■ **ASSIGNMENT A**
Reproduce the rows without alteration, including everything from the line containing "sengaja di tempatkan" down to the last row, with both ends included. Omit the pictures from your answer.
■ **ASSIGNMENT B**
Pick up the account of the bull breeding estate near Ronda after its final sentence and continue it.

■ **PASSAGE PROVIDED**
* * * * * * *

SWIRLING the cape like a whirling dervish, you could tell we were having fun.
Jumping at the chance to attempt a classic bullfighting move at Ronda’s exciting new bull breeding estate Reservatauro, it didn’t matter that we looked more like a Teletubby attempting a new dance.

Whether a fan of bullfighting or not, visitors will enjoy seeing how well the fighting bulls live before being dispatched at four years of age. Luxuriating in the grounds of this 200 hectare estate, they live off a mix of acorns and meal and have no shortage of space to roam.
Set up by Ronda bullfighter Rafael Tejeda and his wife Nuria, this ancient estate, known as a dehesa, is a fascinating place to visit.
Set in stunning oak woodland on the edge of the Sierra de las Nieves natural park, visitors have the chance to see first hand how the ancient art functions. As well as breeding bulls, the estate also trains horses, in particular the giant Spanish shirehorses, who can stand the weight of any bull charge. There is a trainee bullring and visitors are taken on a tour of the estate and given an explanation of how it all functions.
Most interesting of all is how the grandmother cows, known as Mala Fes, some as old as 22, are kept to socialise the young calves in early life.
And then there is the chance to pick up and handle the cape, as well as the sharp sword (actually we had the capes which are surprisingly heavy, up to 6kg, but no sword) used to dispatch the bulls in the ring.

* * * * * * *

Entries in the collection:
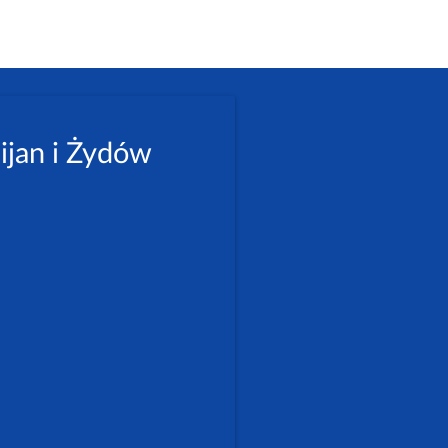
ijan i Żydów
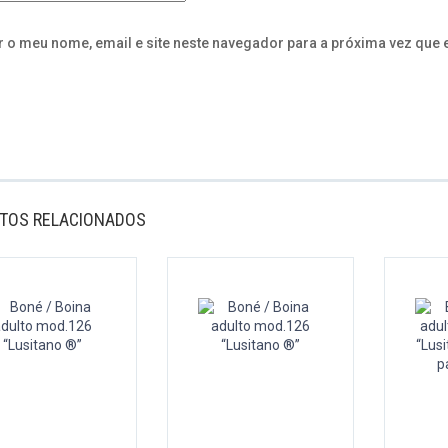
 o meu nome, email e site neste navegador para a próxima vez que 
TOS RELACIONADOS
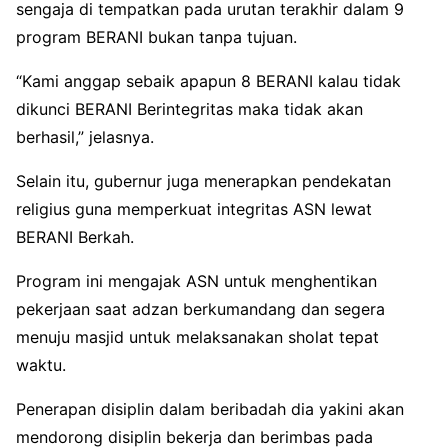
sengaja di tempatkan pada urutan terakhir dalam 9
program BERANI bukan tanpa tujuan.
“Kami anggap sebaik apapun 8 BERANI kalau tidak
dikunci BERANI Berintegritas maka tidak akan
berhasil,” jelasnya.
Selain itu, gubernur juga menerapkan pendekatan
religius guna memperkuat integritas ASN lewat
BERANI Berkah.
Program ini mengajak ASN untuk menghentikan
pekerjaan saat adzan berkumandang dan segera
menuju masjid untuk melaksanakan sholat tepat
waktu.
Penerapan disiplin dalam beribadah dia yakini akan
mendorong disiplin bekerja dan berimbas pada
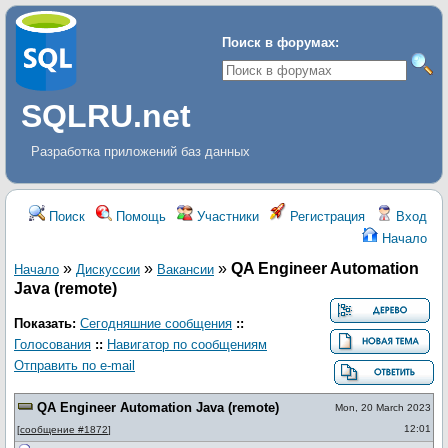
Поиск в форумах:
SQLRU.net
Разработка приложений баз данных
Поиск
Помощь
Участники
Регистрация
Вход
Начало
»
»
»
QA Engineer Automation
Начало
Дискуcсии
Вакансии
Java (remote)
Показать:
Сегодняшние сообщения
::
Голосования
::
Навигатор по сообщениям
Отправить по e-mail
QA Engineer Automation Java (remote)
Mon, 20 March 2023
12:01
[
сообщение #1872
]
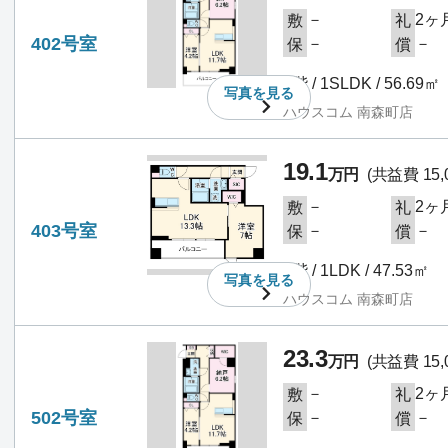
－
2ヶ
敷
礼
402号室
－
－
保
償
4階 / 1SLDK / 56.69㎡
写真を
見る
ハウスコム 南森町店
19.1
万円
(共益費 15,
－
2ヶ
敷
礼
403号室
－
－
保
償
4階 / 1LDK / 47.53㎡
写真を
見る
ハウスコム 南森町店
23.3
万円
(共益費 15,
－
2ヶ
敷
礼
502号室
－
－
保
償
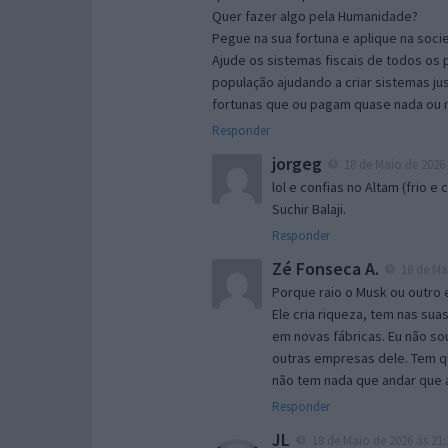
Quer fazer algo pela Humanidade?
Pegue na sua fortuna e aplique na soci
Ajude os sistemas fiscais de todos os 
população ajudando a criar sistemas j
fortunas que ou pagam quase nada ou 
Responder
jorgeg
18 de Maio de 2026 
lol e confias no Altam (frio 
Suchir Balaji.
Responder
Zé Fonseca A.
18 de Mai
Porque raio o Musk ou outro 
Ele cria riqueza, tem nas s
em novas fábricas. Eu não sou
outras empresas dele. Tem q
não tem nada que andar que a
Responder
JL
18 de Maio de 2026 às 21:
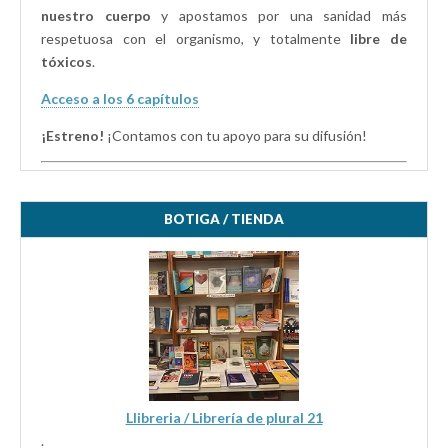
nuestro cuerpo
y apostamos por una sanidad más
respetuosa con el organismo, y totalmente
libre de
tóxicos
.
Acceso a los 6 capítulos
¡Estreno!
¡Contamos con tu apoyo para su difusión!
BOTIGA / TIENDA
Llibreria / Librería de plural 21
.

* * * * * * *

■ **ANSWER SECTION A**
sengaja di tempatkan pada urutan terakhir dalam 9
program BERANI bukan tanpa tujuan.
“Kami anggap sebaik apapun 8 BERANI kalau tidak
dikunci BERANI Berintegritas maka tidak akan
berhasil,” jelasnya.
Selain itu, gubernur juga menerapkan pendekatan
religius guna memperkuat integritas ASN lewat
BERANI Berkah.
Program ini mengajak ASN untuk menghentikan
pekerjaan saat adzan berkumandang dan segera
menuju masjid untuk melaksanakan sholat tepat
waktu.
Penerapan disiplin dalam beribadah dia yakini akan
mendorong disiplin bekerja dan berimbas pada
Поиск в форумах:
SQLRU.net
Разработка приложений баз данных
Поиск
Помощь
Участники
Регистрация
Вход
Начало
»
»
»
QA Engineer Automation
Начало
Дискуcсии
Вакансии
Java (remote)
Показать:
Сегодняшние сообщения
::
Голосования
::
Навигатор по сообщениям
Отправить по e-mail
QA Engineer Automation Java (remote)
Mon, 20 March 2023
12:01
[
сообщение #1872
]
－
2ヶ
敷
礼
402号室
－
－
保
償
4階 / 1SLDK / 56.69㎡
写真を
見る
ハウスコム 南森町店
19.1
万円
(共益費 15,
－
2ヶ
敷
礼
403号室
－
－
保
償
4階 / 1LDK / 47.53㎡
写真を
見る
ハウスコム 南森町店
23.3
万円
(共益費 15,
－
2ヶ
敷
礼
502号室
－
－
保
償
Quer fazer algo pela Humanidade?
Pegue na sua fortuna e aplique na soci
Ajude os sistemas fiscais de todos os 
população ajudando a criar sistemas j
fortunas que ou pagam quase nada ou 
Responder
jorgeg
18 de Maio de 2026 
lol e confias no Altam (frio 
Suchir Balaji.
Responder
Zé Fonseca A.
18 de Mai
Porque raio o Musk ou outro 
Ele cria riqueza, tem nas s
em novas fábricas. Eu não sou
outras empresas dele. Tem q
não tem nada que andar que a
Responder
JL
18 de Maio de 2026 às 21:
nuestro cuerpo
y apostamos por una sanidad más
respetuosa con el organismo, y totalmente
libre de
tóxicos
.
Acceso a los 6 capítulos
¡Estreno!
¡Contamos con tu apoyo para su difusión!
BOTIGA / TIENDA
Llibreria / Librería de plural 21
.

■ **ANSWER SECTION B**
The possible mother and stud are assessed in a ring with a matador and his cape; looking for their response to the cape, intelligence, bravery, and general behaviour. But a possible fighting bull is never assessed. He will go into the ring only once. To allow a bull a repeat experience is far too dangerous. He will have learnt too much from his first experience and be a danger to the matador. Most bulls who enter the ring will die there.


If the matador has performed particularly well, the crowd may petition the president by waving white handkerchiefs to award the matador an ear of the bull. If his performance was exceptional, the president will award two ears. In certain more rural rings, the practice includes award of the bull’s tail. Very rarely, if the public or the matador believe that the bull has fought extremely bravely, the event’s president may be petitioned to grant the bull a pardon (indulto). If the indulto is granted, the bull’s life is spared; it leaves the ring alive and is returned to its home ranch. Then the bull becomes a stud for the rest of his life.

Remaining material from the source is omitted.